• You do not need to register if you are not going to pay the yearly fee to post. If you register please click here or log in go to "settings" then "my account" then "User Upgrades" and you can renew.

Scott Frost's offense - why the spread?

huskrthill

Crap
10 Year Member
Scott Frost certainly had some great success with the spread offense at Oregon, and he brought that success with him to UCF. But what is it that made him prefer that style of play over a more power style of offense?

Frost attended Nebraska from 1995-1997. Those three teams averaged 52, 42, and 47 points per game. That's a pretty potent offense, and they did it on the ground.

It's also obvious that Frost has a great deal of respect for Tom Osborne and the way in which Osborne ran the program. Osborne did it his way even when the rest of the world was always trying the next new thing.

So why did Frost become so enamored with the spread offense rather than embracing the grind it out on the ground offense?

Does anyone else think that an Osborne offense could be successful in 2020?
 

Bigger Ed

Red Shirt
2 Year Member
1. I think the successes he saw at Oregon and UCF were encouraging, to say the least.
2. The game has evolved and he didn't want to be left behind.
3. When you have guys like Urban Meyer praising your system, you tend to stick with it.
4. When first hired, he did mention a hybrid of the spread and a power running game. Obviously, that hasn't materialized yet.
 

wheat

Red Shirt
5 Year Member
I absolutely believe it could be successful. One thing that baffles me is we have I formation in the playbook. We ran an option out of it against tOSU. Where is that? It seems like we could use that a couple times a game with McCaffrey and use Robinson as the pitch man. You are creating opportunity for one on one matchups with guys that can win those. That's not the silver bullet but it is a tool you have that plays to your team's strengths. Why leave it on the shelf?

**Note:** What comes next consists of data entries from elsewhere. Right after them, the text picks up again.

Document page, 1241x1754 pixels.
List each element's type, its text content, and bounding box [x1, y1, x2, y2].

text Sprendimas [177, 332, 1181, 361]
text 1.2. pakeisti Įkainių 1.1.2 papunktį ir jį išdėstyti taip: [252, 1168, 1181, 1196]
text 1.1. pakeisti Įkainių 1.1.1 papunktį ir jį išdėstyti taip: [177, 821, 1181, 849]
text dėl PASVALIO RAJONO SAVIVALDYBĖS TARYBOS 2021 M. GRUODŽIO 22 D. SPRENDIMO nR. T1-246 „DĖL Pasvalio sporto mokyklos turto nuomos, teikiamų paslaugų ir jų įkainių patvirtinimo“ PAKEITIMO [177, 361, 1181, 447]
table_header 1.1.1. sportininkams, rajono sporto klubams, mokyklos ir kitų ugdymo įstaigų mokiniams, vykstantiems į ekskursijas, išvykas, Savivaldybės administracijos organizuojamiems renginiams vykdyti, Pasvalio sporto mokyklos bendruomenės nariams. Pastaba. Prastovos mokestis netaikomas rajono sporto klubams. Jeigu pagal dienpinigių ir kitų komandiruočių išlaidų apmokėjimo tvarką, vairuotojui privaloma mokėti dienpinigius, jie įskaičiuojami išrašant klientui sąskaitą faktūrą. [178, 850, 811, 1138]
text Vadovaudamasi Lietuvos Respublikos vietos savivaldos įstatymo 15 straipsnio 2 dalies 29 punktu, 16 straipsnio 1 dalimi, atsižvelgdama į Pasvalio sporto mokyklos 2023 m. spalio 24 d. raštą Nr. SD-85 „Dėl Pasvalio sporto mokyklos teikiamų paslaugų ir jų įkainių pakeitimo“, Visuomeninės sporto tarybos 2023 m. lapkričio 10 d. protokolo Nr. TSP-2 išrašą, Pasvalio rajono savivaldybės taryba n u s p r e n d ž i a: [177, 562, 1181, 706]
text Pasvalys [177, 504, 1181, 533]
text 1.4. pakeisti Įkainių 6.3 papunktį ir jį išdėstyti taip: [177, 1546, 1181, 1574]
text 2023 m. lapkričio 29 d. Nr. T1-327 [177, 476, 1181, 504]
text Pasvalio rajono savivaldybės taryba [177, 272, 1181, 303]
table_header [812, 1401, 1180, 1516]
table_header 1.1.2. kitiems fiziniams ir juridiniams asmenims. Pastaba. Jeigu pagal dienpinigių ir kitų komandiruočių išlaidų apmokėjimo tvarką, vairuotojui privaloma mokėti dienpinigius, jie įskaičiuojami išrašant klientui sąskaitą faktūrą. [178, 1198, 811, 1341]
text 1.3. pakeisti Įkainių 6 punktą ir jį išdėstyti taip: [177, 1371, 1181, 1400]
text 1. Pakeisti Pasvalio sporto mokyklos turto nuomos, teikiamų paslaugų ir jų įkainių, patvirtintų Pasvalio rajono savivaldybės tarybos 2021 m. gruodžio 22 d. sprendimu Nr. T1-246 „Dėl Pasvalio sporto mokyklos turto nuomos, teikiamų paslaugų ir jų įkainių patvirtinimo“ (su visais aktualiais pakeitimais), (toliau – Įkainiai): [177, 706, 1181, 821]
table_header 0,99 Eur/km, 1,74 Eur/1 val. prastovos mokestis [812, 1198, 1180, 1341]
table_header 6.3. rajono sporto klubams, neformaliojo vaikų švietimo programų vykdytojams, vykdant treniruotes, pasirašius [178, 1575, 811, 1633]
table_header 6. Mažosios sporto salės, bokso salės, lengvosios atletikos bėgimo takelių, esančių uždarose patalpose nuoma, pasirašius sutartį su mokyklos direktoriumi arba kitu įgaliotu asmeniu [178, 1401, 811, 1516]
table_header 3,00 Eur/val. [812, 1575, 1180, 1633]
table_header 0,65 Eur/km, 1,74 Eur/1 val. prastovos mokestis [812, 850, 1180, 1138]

Edit: I meant to quote thill's party about whether TO's offense could succeed today. It would be very unique and a bear for teams designed to defend uptempo spread systems. The challenge would be finding the qb as the spread has taken over HS football, too.
 
Last edited:

Husker In Oklahoma

All Big 10
15 Year Member
Yes, an Osborne offense would still kill people today, if, it was ran right, and if, they could recruit to it. It’s not sexy nowadays so there could be issues with getting players. I will say, it’s a thing of beauty watching that Osborne offense. Watching the option ran to perfection is amazing to watch.
 

winnerwinner

Recruit
2 Year Member
I absolutely believe it could be successful. One thing that baffles me is we have I formation in the playbook. We ran an option out of it against tOSU. Where is that? It seems like we could use that a couple times a game with McCaffrey and use Robinson as the pitch man. You are creating opportunity for one on one matchups with guys that can win those. That's not the silver bullet but it is a tool you have that plays to your team's strengths. Why leave it on the shelf?
He’s acknowledged that we could do that before, but that he just doesn’t want to.
 

Bigger Ed

Red Shirt
2 Year Member
Yes, an Osborne offense would still kill people today, if, it was ran right, and if, they could recruit to it. It’s not sexy nowadays so there could be issues with getting players. I will say, it’s a thing of beauty watching that Osborne offense. Watching the option ran to perfection is amazing to watch.
Even TO thought the option read was a good concept. One of those, "why didn't I think of that" moments.
 

huskrthill

Crap
10 Year Member
I'll also add that I was hesitant to bring this up because I know some will think that I'm naive and pining for the 90s. There's maybe some truth to that, but football is fundamentally the same: block, tackle, run, throw, execute.

In my mind, there's really no reason a team couldn't be successful doing that again. Wisconsin has moved away from it a little, but they've had some recent success with a straight power game. Why not do what they have done, but with a more dynamic quarterback that can run some option?
 

RMR

Walk On Hero
15 Year Member
I think he can retain his desire to be spread. Just mature to it. Get the traffic out of the QB and offenses head. And lose the love of the shotgun formation. Get under center. Minimize snaps and allows RB's to get some steam coming forward. Bring back the quick slant. The quick pitch. Lose the bubble screen. Lose delayed draws. Lose more than two QB reads. Crawl/walk/run. SF either calls plays or manages everything else. Not both. 2 cent opinion before deductions of course.